▶ **Texto de la página**:
--- --- ---

Simón quedó impactado. Ciertamente, era costumbre lavar los pies de las
personas que eran invitadas a una casa, darle un beso de bienvenida, y untarle
la cabeza con aceite. Esas eran las cosas que como mínimo, se hacían como señal
de hospitalidad a un invitado. Pero Simón no hizo nada de esto con Jesús. ¿Por
qué? Porque para Simón, Jesús, aunque era maestro por su enseñanza de peso, no
era alguien importante y digno de respeto. Respeto, por cierto, mínimo, tomando
en cuenta todo lo que precedía a Jesús, como alguien que hacía milagros y obras
poderosas.
Vemos aquí 2 actitudes contrastantes. Un hombre y una mujer, y en el
centro, Jesús. Para Simón, Jesús era una especie de espectáculo para divertirse
el día. Lo invitó a su casa, pero no con el deseo de aprender, sino de
satisfacer su curiosidad. Por ello, no le trató con hospitalidad. En cambio,
para la mujer, Jesús representaba la oportunidad de cambiar el rumbo de su vida. Era pecadora, lo sabía, no
necesitaba escuchar un sermón para reconocerlo. Pero algo dentro de ella le
hizo buscar a Jesús. Este hombre, trataba con amor, respeto y dignidad a las
personas, sin la hipocresía de los fariseos.
Y es que Simón era fariseo.
Era un hombre apegado a la Ley,
a las tradiciones, a los formalismos. Para él, lo importante era condenar a la
mujer, señalarla, y echarle piedras si fuera posible. ¿Ayudarla? ¿Instarla a
que buscara a Dios como su Padre? Imposible,
eso jamás estuvo su mente de fariseo. No podría estar, pues no era eso lo que
le enseñaban en su sinagoga los sábados. A Simón le enseñaban que él y sólo
él era justo, santo, un hombre piadoso, y quienes no eran como él, eran
malditos, peor que bestias, ante los ojos de Dios.

--- --- ---

▶ **Datos analizados**:
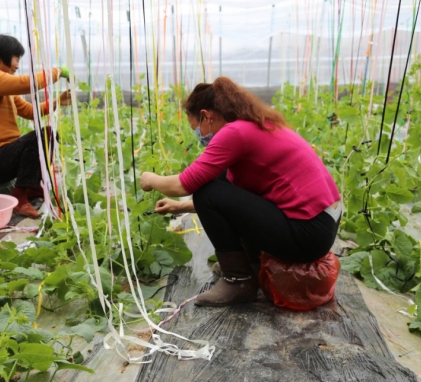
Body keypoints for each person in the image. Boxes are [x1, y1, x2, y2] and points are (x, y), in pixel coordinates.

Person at [139, 77, 341, 307]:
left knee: (208, 191)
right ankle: (247, 264)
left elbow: (184, 185)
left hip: (309, 234)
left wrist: (150, 179)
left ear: (206, 115)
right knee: (220, 179)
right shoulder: (254, 125)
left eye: (196, 127)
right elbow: (238, 199)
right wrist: (180, 206)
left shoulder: (234, 133)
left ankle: (239, 280)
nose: (198, 134)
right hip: (321, 222)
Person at [0, 34, 71, 218]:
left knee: (48, 134)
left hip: (0, 158)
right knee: (43, 134)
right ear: (2, 57)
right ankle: (21, 196)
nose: (17, 64)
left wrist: (57, 102)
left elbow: (30, 111)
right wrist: (59, 71)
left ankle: (30, 187)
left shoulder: (2, 86)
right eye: (16, 58)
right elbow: (28, 84)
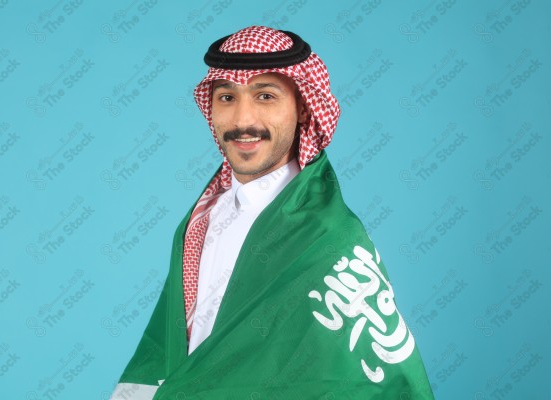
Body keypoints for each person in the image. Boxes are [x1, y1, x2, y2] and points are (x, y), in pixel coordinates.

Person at [110, 26, 434, 399]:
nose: (242, 119)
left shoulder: (329, 237)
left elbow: (367, 381)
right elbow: (173, 353)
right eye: (227, 97)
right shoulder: (202, 220)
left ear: (302, 107)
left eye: (265, 96)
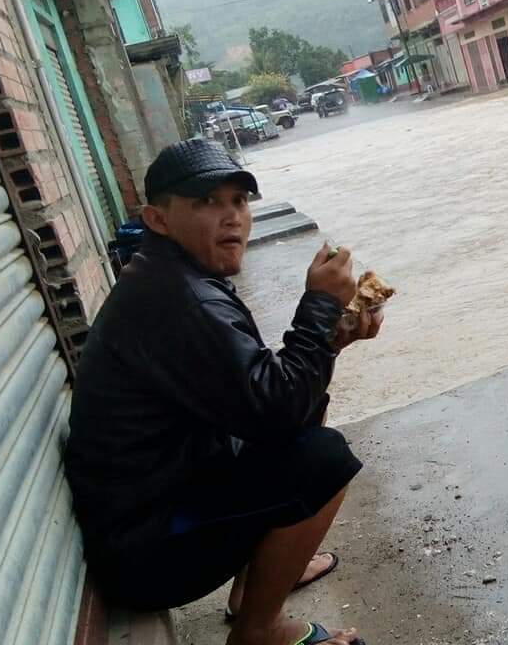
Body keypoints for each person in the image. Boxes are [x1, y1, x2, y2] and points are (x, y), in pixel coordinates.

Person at [65, 139, 379, 645]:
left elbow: (268, 400)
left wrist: (330, 340)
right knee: (324, 458)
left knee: (298, 423)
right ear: (158, 219)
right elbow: (277, 411)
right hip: (148, 551)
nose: (231, 216)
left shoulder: (175, 276)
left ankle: (257, 584)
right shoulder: (181, 298)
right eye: (206, 202)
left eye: (239, 200)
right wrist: (319, 307)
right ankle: (256, 631)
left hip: (159, 502)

--- --- ---

▶ **Lista de tareas**:
1 - Vuelve a escribir el texto sobre Simón el fariseo desde "Era un hombre" hasta "ojos de Dios.", ambos incluidos.
2 - Según el texto sobre Simón el fariseo, ¿qué se hacía como mínimo con un invitado como señal de hospitalidad?
Los datos no intervienen en nada de esto.

▶ **Respuestas por tarea**:
1 -
Era un hombre apegado a la Ley,
a las tradiciones, a los formalismos. Para él, lo importante era condenar a la
mujer, señalarla, y echarle piedras si fuera posible. ¿Ayudarla? ¿Instarla a
que buscara a Dios como su Padre? Imposible,
eso jamás estuvo su mente de fariseo. No podría estar, pues no era eso lo que
le enseñaban en su sinagoga los sábados. A Simón le enseñaban que él y sólo
él era justo, santo, un hombre piadoso, y quienes no eran como él, eran
malditos, peor que bestias, ante los ojos de Dios.

2 - Se le lavaban los pies, se le daba un beso de bienvenida y se le untaba la cabeza con aceite.